### Problem details
All lines in the entries below that hold "middle" make up the answer.

(Given information Opens)

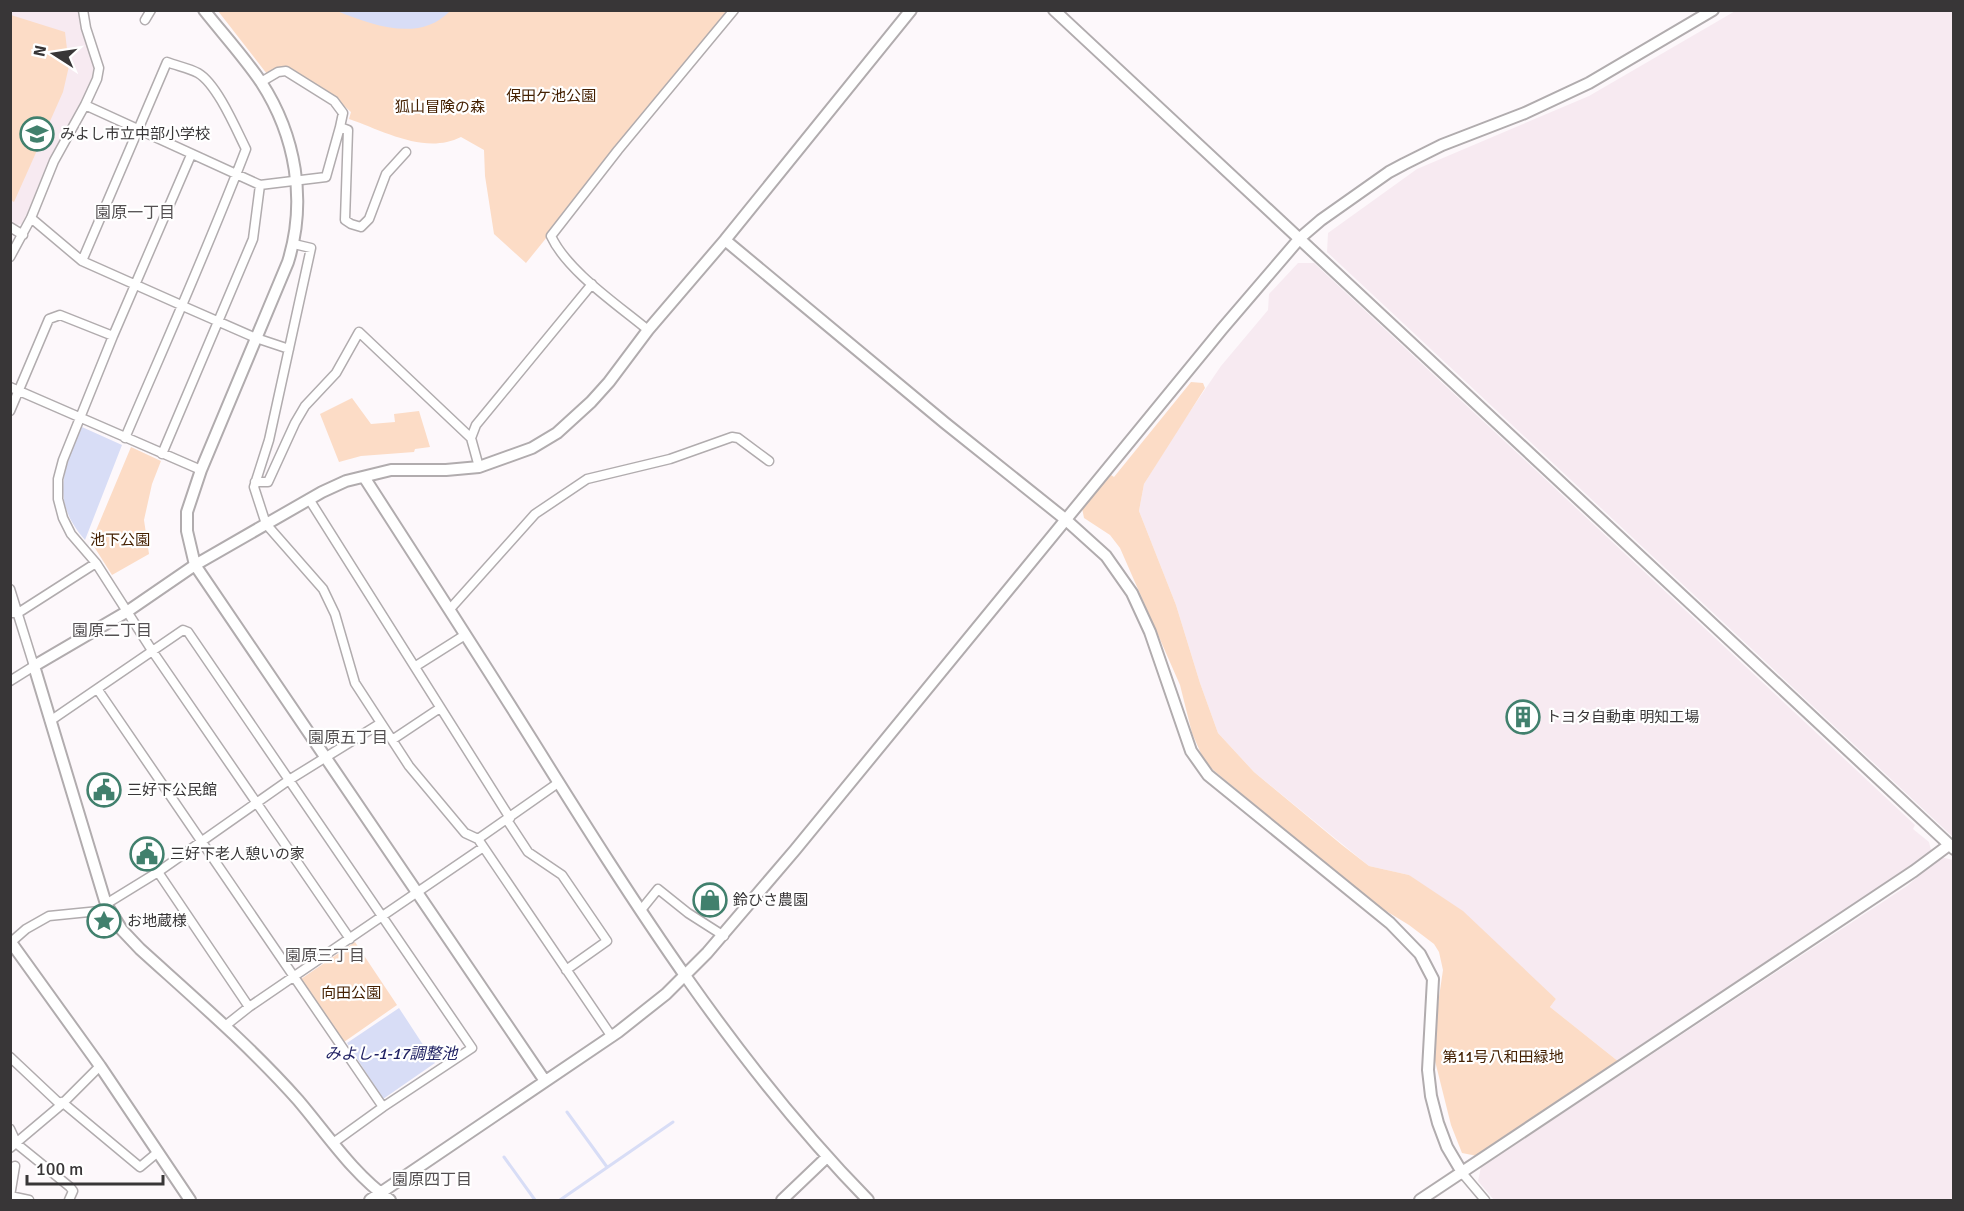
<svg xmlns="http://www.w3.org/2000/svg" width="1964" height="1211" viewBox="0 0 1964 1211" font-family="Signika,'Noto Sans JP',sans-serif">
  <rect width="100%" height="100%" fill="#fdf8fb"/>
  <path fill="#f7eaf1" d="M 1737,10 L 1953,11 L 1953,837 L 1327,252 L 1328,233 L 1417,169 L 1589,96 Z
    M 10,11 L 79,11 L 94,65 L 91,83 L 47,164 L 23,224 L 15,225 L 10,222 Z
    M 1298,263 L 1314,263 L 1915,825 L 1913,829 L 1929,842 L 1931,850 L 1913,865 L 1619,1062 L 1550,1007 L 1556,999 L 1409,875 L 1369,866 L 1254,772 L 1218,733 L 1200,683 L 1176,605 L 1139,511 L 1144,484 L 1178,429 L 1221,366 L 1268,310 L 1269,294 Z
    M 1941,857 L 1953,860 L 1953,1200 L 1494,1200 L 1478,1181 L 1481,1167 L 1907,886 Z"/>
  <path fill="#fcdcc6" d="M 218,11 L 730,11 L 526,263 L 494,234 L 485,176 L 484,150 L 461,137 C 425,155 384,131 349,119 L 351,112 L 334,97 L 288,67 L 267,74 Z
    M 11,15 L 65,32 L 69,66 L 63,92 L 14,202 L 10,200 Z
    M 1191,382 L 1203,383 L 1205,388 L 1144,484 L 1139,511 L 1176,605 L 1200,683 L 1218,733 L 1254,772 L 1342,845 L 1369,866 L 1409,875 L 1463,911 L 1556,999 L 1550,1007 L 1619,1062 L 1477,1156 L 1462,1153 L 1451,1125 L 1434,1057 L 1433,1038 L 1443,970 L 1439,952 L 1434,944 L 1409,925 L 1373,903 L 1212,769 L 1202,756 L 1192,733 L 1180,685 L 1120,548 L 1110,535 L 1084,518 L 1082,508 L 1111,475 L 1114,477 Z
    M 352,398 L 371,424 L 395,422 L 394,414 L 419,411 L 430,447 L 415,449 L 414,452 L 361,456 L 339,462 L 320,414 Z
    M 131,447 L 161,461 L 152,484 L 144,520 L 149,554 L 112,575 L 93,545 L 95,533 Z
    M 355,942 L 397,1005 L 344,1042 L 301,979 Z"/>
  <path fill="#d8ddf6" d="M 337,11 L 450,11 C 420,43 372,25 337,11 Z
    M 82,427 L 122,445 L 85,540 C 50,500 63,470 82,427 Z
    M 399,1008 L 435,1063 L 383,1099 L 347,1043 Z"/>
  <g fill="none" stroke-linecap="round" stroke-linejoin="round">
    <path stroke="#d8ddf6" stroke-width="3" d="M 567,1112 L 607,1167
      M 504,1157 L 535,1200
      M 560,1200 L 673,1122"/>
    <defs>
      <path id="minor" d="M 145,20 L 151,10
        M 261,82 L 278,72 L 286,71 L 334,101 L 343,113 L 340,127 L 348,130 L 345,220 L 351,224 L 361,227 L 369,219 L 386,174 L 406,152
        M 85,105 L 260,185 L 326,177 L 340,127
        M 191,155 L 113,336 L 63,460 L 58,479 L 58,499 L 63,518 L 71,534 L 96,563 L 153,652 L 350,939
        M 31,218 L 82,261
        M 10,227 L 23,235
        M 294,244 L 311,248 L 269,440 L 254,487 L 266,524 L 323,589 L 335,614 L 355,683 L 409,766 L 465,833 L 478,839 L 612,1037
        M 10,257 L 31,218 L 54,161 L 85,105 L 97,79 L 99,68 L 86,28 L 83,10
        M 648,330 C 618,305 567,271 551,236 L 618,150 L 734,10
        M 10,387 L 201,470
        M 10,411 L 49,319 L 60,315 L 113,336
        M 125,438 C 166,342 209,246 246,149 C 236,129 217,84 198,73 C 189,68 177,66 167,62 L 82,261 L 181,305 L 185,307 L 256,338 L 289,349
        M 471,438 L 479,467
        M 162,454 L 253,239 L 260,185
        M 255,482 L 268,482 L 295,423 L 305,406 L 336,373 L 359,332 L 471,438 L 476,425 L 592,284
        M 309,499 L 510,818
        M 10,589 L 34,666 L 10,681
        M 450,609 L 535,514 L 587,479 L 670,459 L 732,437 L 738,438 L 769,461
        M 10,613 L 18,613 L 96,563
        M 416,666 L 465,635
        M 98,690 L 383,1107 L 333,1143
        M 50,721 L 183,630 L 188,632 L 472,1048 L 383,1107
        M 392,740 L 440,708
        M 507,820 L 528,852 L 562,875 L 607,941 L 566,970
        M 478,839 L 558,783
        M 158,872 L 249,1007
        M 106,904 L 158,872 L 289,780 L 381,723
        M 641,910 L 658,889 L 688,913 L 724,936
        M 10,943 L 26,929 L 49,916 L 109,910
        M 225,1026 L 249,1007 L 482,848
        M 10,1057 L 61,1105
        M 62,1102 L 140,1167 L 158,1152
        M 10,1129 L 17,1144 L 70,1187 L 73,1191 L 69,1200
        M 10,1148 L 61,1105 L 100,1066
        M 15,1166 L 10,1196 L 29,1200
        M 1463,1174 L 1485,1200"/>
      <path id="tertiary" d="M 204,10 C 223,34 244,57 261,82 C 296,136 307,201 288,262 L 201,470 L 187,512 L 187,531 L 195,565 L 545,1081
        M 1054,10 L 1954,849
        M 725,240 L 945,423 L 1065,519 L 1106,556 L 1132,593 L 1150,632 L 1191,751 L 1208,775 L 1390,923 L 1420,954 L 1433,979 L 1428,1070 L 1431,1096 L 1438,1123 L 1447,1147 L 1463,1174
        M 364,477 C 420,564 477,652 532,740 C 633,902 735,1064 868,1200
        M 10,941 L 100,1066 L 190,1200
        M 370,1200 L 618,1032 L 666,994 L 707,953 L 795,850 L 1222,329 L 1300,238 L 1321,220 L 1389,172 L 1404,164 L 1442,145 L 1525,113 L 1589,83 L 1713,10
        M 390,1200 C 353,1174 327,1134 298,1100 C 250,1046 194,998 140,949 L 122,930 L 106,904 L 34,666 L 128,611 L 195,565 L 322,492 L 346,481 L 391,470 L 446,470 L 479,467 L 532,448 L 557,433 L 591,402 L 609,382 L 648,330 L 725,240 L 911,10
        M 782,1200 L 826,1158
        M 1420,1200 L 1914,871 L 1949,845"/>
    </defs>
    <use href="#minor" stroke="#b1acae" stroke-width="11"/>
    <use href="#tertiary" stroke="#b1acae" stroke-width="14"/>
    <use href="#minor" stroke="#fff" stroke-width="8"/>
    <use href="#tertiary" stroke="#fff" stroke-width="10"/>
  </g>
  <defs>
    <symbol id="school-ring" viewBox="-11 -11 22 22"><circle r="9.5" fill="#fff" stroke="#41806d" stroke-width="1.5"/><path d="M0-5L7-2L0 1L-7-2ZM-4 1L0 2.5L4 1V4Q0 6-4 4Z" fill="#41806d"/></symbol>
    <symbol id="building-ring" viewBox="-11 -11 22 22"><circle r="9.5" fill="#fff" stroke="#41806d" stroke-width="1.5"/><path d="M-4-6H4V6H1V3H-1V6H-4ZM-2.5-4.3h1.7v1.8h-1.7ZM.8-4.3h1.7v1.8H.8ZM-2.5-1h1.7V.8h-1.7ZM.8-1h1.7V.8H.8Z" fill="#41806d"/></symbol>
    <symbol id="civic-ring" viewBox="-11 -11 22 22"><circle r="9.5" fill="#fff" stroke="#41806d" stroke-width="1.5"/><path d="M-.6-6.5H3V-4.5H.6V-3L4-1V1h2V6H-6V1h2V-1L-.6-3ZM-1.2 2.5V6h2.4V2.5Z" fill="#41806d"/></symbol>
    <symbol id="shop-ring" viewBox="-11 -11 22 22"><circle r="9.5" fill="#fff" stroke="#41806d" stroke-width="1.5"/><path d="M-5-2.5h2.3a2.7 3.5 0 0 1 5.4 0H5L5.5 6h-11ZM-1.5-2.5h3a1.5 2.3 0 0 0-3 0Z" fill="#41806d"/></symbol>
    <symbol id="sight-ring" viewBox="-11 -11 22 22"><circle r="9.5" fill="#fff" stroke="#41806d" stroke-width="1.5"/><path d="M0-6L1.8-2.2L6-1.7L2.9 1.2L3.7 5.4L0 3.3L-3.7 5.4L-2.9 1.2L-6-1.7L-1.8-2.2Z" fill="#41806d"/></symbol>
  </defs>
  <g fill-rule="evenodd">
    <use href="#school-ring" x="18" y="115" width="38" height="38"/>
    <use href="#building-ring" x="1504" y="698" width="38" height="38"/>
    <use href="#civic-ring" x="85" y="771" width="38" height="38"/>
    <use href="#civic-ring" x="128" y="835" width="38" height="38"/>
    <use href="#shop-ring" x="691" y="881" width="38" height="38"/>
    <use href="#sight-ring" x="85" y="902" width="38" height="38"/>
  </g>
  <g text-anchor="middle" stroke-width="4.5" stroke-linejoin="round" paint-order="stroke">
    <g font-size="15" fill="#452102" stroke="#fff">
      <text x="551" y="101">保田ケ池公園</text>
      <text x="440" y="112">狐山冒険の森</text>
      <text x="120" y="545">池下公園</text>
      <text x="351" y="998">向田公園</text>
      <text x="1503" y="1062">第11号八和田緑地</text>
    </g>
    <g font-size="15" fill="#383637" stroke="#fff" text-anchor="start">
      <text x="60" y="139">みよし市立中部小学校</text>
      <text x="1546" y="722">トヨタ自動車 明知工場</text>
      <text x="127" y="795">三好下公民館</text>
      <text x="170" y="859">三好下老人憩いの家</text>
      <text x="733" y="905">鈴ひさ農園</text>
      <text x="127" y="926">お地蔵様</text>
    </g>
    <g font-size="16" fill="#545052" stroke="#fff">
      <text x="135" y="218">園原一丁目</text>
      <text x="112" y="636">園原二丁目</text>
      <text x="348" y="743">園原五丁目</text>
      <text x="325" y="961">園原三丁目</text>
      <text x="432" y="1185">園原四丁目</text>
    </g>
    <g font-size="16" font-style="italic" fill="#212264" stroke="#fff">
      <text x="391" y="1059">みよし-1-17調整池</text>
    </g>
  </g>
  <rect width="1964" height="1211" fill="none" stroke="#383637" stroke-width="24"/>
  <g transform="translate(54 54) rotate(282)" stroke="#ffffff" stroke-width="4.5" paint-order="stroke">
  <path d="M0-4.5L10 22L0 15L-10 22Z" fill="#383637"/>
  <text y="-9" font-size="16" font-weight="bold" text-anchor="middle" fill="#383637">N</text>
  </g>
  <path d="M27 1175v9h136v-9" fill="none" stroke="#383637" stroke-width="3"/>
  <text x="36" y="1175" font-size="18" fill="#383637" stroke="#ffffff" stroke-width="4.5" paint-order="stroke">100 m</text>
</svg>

(Given information Closes)

### Output
  <g text-anchor="middle" stroke-width="4.5" stroke-linejoin="round" paint-order="stroke">
  <text y="-9" font-size="16" font-weight="bold" text-anchor="middle" fill="#383637">N</text>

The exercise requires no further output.